Kâinatta cari olan karşı konulmaz bir kuvvet görüyoruz. 6 Şubatta koca bir kıtayı sarsan depremdeki kuvvet, gezegenlerin, koca kürelerin döndürülmesi ve kendilerine mahsus yörüngelerinde hareket ettirilmesi, mevsimlerin gece gündüzün dönüştürülmesindeki kuvvet, fırtınaların, rüzgârların kuvveti, bulutların sevk edilmesindeki kuvvet külli bir kuvvet kaynağına ve kuvvetin sahibine işaret etmektedir. Bu kuvvetlerin, aklı hayran bıraktıran mucizevi bir ilim, hikmet ve irade ile uygulandığı görülmektedir. Bu itibarla bütün bu kuvvetler, "la havle ve la kuvvete illa billah" Kutsi cümlesinin işaretleri ve parıltılarıdır.
Her bir insanın cüzdanındaki küçük küçük az miktardaki paralar, büyük bir darphaneye, bir merkez bankasına işaret ettiği gibi, canlılardaki muhtelif miktardaki kuvvetler büyük bir kuvveti göstermektedir. Ağaçların küçücük nazenin bitkilerin narin köklerinin kayayı, taşı delmesi onda bir kuvvet olduğunu gösterir ancak o kuvvetin kendisinden asla beklenmeyen ölçüde boyunu aşan küçücük varlığıyla orantısız olması da kuvvetin ona ait olmadığını gösterir.
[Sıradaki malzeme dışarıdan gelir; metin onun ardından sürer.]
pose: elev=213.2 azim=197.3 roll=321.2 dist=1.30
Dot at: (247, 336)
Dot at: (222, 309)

İslam'ın simgesel ve özlü kutsi cümlelerinden biri “Lâ havle ve lâ kuvvete illa billâh” cümlesidir. Müslümanlar bu kutsi sözü, her fırsatta ibadet ve zikir amacıyla çokça tekrar ederler. Hatta bir sıkıntı ya da öfke anında rahatlamak, günah işlemekten sakınmak ve Allah’a bağlılıklarını bildirmek amacıyla bu cümleyi tekrar ederler. Bazen de “Lâ havle” şeklinde kısaca geçiştirirler. Çoğu müslümanın anlamını bilmediği ya da bildiği halde anlamını düşünmeden tekrarladığı bu cümle aslında İslam’ın temel inancını özetlemektedir. Havl kelimesi, birşeyin değişime uğraması, evirip çevrilmesi anlamındadır. Havl’ın gerçekleşmesi ancak güç, kuvvetle olur. Buna göre “Lâ havle ve lâ kuvvete illa billâh” cümlesinin anlamı kısaca “Her şeyi değiştiren, evirip çeviren ve her şeye gücü yeten ancak Allah’tır. Allah’tan başka kuvvet sahibi olan ve değişimi uygulayan hiç kimse yoktur.” şeklindedir.
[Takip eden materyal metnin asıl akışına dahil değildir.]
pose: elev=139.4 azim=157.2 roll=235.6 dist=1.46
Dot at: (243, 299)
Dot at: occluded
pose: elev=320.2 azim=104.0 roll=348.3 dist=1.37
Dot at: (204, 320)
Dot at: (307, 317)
Her şeyi yoktan var eden Allah olduğuna göre, var ettiği eserleri değiştiren, evirip çeviren, yöneten ve güç veren de yine Allah’ın kendisidir. Kâinatta her şey sürekli değişim halindedir, halden hale geçmektedir. Hiçbir şey bir kararda durmuyor, değişiyor. Irmaklarda başını taştan taşa vurup akan, denizlerde çalkalanarak dağ gibi dalgalarla kıyıyı vuran suyu buhar haline getirip gökyüzüne çıkarıyor, bazen o suyu katı hale getirip kar ve dolu olarak yağdırıyor. Yeryüzünü kışın bir ölü vaziyetine getirip baharda yeniden ihya ediyor. Demek ki süregelen bir “değişim kanunu” uygulanmaktadır. Bu kanunu koyan ve uygulayan hiç şüphesiz kendisinde değişim olmayan Allahu Teâlâ’dır. Değiştirmeyi sağlamak da ancak kuvvetle olur. Kuvvetin asıl kaynağı ve sahibi de yine Yüce Allah’tır. Her güçlünün gücü Allah tarafından verilmiştir ve bir gün kendisinden alınacaktır.
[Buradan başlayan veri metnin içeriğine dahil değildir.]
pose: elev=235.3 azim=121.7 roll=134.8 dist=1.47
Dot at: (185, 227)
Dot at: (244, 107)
Eşyada da hiçbir güç yoktur. Gücü verenin izni dışında hiçbir güç etki etmez. Bu nedenle İslam inancına göre, totem, tabu gibi eşyada güç olduğuna dair vehim kabul edilemez bir yanlıştır. Bir kısım mahlûkatta uğursuzluk bulunduğu inancı da bu açıdan yanlıştır. Çünkü uğursuzluk, “olumsuzluğa yol açan bir güç” olduğu kuruntusundan kaynaklanır. Peygamberimiz (ASV) bu inancı tümüyle reddetmiştir. Yine bir kısım taş, ağaç, göz boncuğu gibi cisimlerde veya bazı kullarda ya da kabirlerinde yahut mağaralarda olumlu veya olumsuz bir güç bulunduğuna inanmak da “Lâ havle ve lâ kuvvete illa billâh” kutsi cümlesine aykırıdır. Her gün bu cümleyi tekrar edenlerin bu kutsî söze aykırı inanç taşımaları büyük bir cehalettir. Kur’an-ı Kerim, eşyada kuvvet vehmeden insanları şöyle uyarmaktadır: “Allah’ı bırakıp, sana fayda da zarar da veremeyecek olan şeylere yalvarma! Eğer böyle yaparsan kesinlikle zalimlerden olursun!” (Yunus,106) Hiçbir fayda ve zarar verememesi, havl ve kuvvetinin bulunmadığı demektir. Havl ve kuvvet ise Allah’a aittir. Ancak zarar ve fayda veren, kullarına merhamet eden ve her türlü faydayı bahşeden, ahirette de azap edecek olan yalnız Allah’tır. Her fırsatta bu kutsi cümleyi tekrar edenler, eşyada veya Allah’ın dışındaki yaratılmış varlıklarda kuvvet bulunmadığını söylemiş olurlar. Buna rağmen Allah’tan başkasında güç bulunduğunu zannetmek yahut onlardan yardım beklemek İslam inancıyla bağdaşmayan vahim bir çelişkidir.